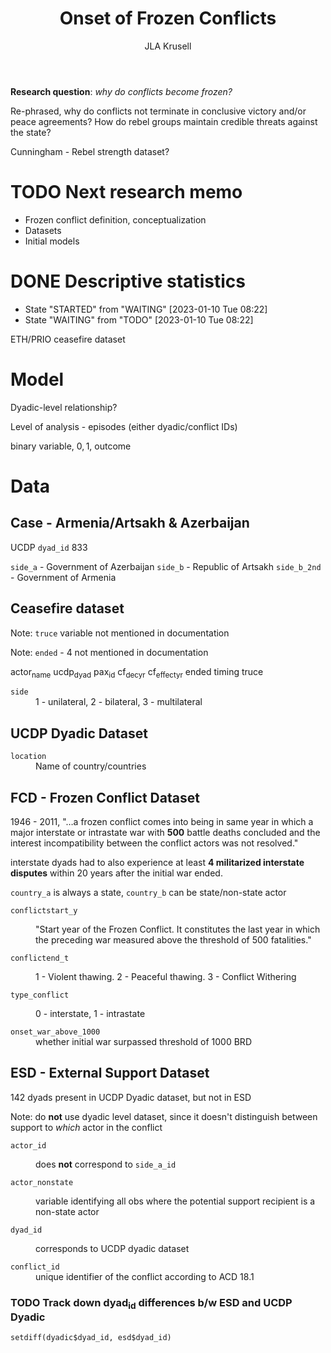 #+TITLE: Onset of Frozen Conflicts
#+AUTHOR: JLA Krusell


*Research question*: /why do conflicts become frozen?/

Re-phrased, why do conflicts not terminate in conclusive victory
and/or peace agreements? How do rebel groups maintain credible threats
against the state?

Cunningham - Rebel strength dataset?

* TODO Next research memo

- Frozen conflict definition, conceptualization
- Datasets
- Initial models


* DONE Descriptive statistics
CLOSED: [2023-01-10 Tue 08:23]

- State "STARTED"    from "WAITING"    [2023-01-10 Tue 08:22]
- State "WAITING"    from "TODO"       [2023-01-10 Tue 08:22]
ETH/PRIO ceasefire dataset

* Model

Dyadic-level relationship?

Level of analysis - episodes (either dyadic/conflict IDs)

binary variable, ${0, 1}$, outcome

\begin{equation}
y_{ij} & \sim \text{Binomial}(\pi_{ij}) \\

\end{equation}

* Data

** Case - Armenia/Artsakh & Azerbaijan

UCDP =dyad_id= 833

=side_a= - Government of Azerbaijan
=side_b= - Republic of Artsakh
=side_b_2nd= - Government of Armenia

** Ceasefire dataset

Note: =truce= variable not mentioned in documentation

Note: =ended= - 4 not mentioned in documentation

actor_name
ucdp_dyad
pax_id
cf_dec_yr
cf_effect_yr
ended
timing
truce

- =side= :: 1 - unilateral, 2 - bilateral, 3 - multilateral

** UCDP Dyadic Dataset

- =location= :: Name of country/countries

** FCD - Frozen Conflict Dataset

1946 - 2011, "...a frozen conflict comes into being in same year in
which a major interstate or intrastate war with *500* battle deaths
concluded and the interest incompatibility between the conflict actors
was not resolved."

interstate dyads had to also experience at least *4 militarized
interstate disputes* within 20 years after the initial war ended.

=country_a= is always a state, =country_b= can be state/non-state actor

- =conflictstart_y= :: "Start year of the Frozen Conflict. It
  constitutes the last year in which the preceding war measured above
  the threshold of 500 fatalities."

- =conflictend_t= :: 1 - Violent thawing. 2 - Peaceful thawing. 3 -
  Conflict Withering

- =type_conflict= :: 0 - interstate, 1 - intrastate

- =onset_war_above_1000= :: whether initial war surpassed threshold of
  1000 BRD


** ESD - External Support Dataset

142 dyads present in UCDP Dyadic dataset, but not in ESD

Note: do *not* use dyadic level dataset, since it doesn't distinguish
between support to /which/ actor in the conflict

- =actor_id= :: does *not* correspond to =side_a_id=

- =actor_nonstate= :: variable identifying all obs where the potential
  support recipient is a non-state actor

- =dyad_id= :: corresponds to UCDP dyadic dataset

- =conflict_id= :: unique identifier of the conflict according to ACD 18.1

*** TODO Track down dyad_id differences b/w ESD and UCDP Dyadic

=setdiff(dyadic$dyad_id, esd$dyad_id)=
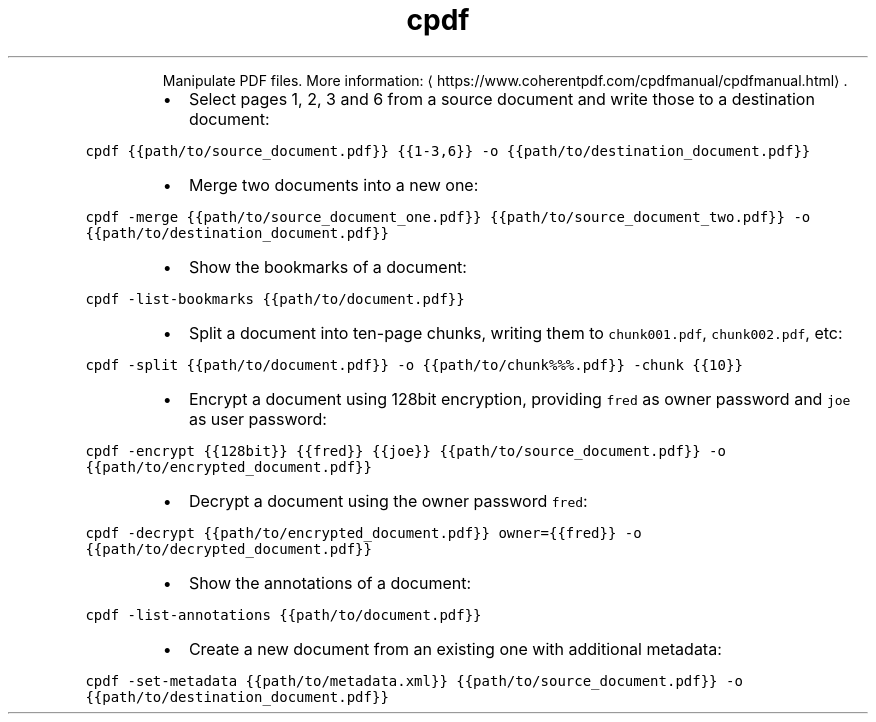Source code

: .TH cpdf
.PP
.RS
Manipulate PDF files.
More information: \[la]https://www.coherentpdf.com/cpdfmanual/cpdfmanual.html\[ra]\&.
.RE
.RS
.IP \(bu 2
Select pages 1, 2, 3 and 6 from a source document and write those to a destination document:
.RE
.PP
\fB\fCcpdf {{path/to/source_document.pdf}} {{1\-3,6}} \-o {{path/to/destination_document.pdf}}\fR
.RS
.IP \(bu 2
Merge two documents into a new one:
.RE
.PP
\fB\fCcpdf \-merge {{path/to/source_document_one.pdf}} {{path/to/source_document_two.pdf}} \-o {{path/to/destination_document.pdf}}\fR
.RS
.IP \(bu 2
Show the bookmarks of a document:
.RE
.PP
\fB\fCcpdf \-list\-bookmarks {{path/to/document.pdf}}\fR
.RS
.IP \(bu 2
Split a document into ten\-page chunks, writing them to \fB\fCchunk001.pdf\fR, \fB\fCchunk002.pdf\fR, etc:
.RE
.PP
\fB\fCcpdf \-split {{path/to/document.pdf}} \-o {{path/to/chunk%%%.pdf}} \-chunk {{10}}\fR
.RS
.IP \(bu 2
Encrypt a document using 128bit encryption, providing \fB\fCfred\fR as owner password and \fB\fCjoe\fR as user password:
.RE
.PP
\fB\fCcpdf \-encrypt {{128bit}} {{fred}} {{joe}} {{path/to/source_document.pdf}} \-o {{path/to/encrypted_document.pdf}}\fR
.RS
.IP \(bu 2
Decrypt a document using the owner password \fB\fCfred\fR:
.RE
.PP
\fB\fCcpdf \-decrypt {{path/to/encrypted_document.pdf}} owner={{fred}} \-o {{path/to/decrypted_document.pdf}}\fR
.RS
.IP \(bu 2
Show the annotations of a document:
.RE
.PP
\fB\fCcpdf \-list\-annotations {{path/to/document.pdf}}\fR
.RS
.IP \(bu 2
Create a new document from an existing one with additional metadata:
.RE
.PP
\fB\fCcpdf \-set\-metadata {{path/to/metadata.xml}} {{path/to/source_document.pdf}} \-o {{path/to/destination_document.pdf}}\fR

How to complete this task — Please write out all the data again word for word, but not the pictures.

Answer —
 #+TITLE: Onset of Frozen Conflicts
#+AUTHOR: JLA Krusell


*Research question*: /why do conflicts become frozen?/

Re-phrased, why do conflicts not terminate in conclusive victory
and/or peace agreements? How do rebel groups maintain credible threats
against the state?

Cunningham - Rebel strength dataset?

* TODO Next research memo

- Frozen conflict definition, conceptualization
- Datasets
- Initial models


* DONE Descriptive statistics
CLOSED: [2023-01-10 Tue 08:23]

- State "STARTED"    from "WAITING"    [2023-01-10 Tue 08:22]
- State "WAITING"    from "TODO"       [2023-01-10 Tue 08:22]
ETH/PRIO ceasefire dataset

* Model

Dyadic-level relationship?

Level of analysis - episodes (either dyadic/conflict IDs)

binary variable, ${0, 1}$, outcome

\begin{equation}
y_{ij} & \sim \text{Binomial}(\pi_{ij}) \\

\end{equation}

* Data

** Case - Armenia/Artsakh & Azerbaijan

UCDP =dyad_id= 833

=side_a= - Government of Azerbaijan
=side_b= - Republic of Artsakh
=side_b_2nd= - Government of Armenia

** Ceasefire dataset

Note: =truce= variable not mentioned in documentation

Note: =ended= - 4 not mentioned in documentation

actor_name
ucdp_dyad
pax_id
cf_dec_yr
cf_effect_yr
ended
timing
truce

- =side= :: 1 - unilateral, 2 - bilateral, 3 - multilateral

** UCDP Dyadic Dataset

- =location= :: Name of country/countries

** FCD - Frozen Conflict Dataset

1946 - 2011, "...a frozen conflict comes into being in same year in
which a major interstate or intrastate war with *500* battle deaths
concluded and the interest incompatibility between the conflict actors
was not resolved."

interstate dyads had to also experience at least *4 militarized
interstate disputes* within 20 years after the initial war ended.

=country_a= is always a state, =country_b= can be state/non-state actor

- =conflictstart_y= :: "Start year of the Frozen Conflict. It
  constitutes the last year in which the preceding war measured above
  the threshold of 500 fatalities."

- =conflictend_t= :: 1 - Violent thawing. 2 - Peaceful thawing. 3 -
  Conflict Withering

- =type_conflict= :: 0 - interstate, 1 - intrastate

- =onset_war_above_1000= :: whether initial war surpassed threshold of
  1000 BRD


** ESD - External Support Dataset

142 dyads present in UCDP Dyadic dataset, but not in ESD

Note: do *not* use dyadic level dataset, since it doesn't distinguish
between support to /which/ actor in the conflict

- =actor_id= :: does *not* correspond to =side_a_id=

- =actor_nonstate= :: variable identifying all obs where the potential
  support recipient is a non-state actor

- =dyad_id= :: corresponds to UCDP dyadic dataset

- =conflict_id= :: unique identifier of the conflict according to ACD 18.1

*** TODO Track down dyad_id differences b/w ESD and UCDP Dyadic

=setdiff(dyadic$dyad_id, esd$dyad_id)=
Source code

: .TH cpdf
.PP
.RS
Manipulate PDF files.
More information: \[la]https://www.coherentpdf.com/cpdfmanual/cpdfmanual.html\[ra]\&.
.RE
.RS
.IP \(bu 2
Select pages 1, 2, 3 and 6 from a source document and write those to a destination document:
.RE
.PP
\fB\fCcpdf {{path/to/source_document.pdf}} {{1\-3,6}} \-o {{path/to/destination_document.pdf}}\fR
.RS
.IP \(bu 2
Merge two documents into a new one:
.RE
.PP
\fB\fCcpdf \-merge {{path/to/source_document_one.pdf}} {{path/to/source_document_two.pdf}} \-o {{path/to/destination_document.pdf}}\fR
.RS
.IP \(bu 2
Show the bookmarks of a document:
.RE
.PP
\fB\fCcpdf \-list\-bookmarks {{path/to/document.pdf}}\fR
.RS
.IP \(bu 2
Split a document into ten\-page chunks, writing them to \fB\fCchunk001.pdf\fR, \fB\fCchunk002.pdf\fR, etc:
.RE
.PP
\fB\fCcpdf \-split {{path/to/document.pdf}} \-o {{path/to/chunk%%%.pdf}} \-chunk {{10}}\fR
.RS
.IP \(bu 2
Encrypt a document using 128bit encryption, providing \fB\fCfred\fR as owner password and \fB\fCjoe\fR as user password:
.RE
.PP
\fB\fCcpdf \-encrypt {{128bit}} {{fred}} {{joe}} {{path/to/source_document.pdf}} \-o {{path/to/encrypted_document.pdf}}\fR
.RS
.IP \(bu 2
Decrypt a document using the owner password \fB\fCfred\fR:
.RE
.PP
\fB\fCcpdf \-decrypt {{path/to/encrypted_document.pdf}} owner={{fred}} \-o {{path/to/decrypted_document.pdf}}\fR
.RS
.IP \(bu 2
Show the annotations of a document:
.RE
.PP
\fB\fCcpdf \-list\-annotations {{path/to/document.pdf}}\fR
.RS
.IP \(bu 2
Create a new document from an existing one with additional metadata:
.RE
.PP
\fB\fCcpdf \-set\-metadata {{path/to/metadata.xml}} {{path/to/source_document.pdf}} \-o {{path/to/destination_document.pdf}}\fR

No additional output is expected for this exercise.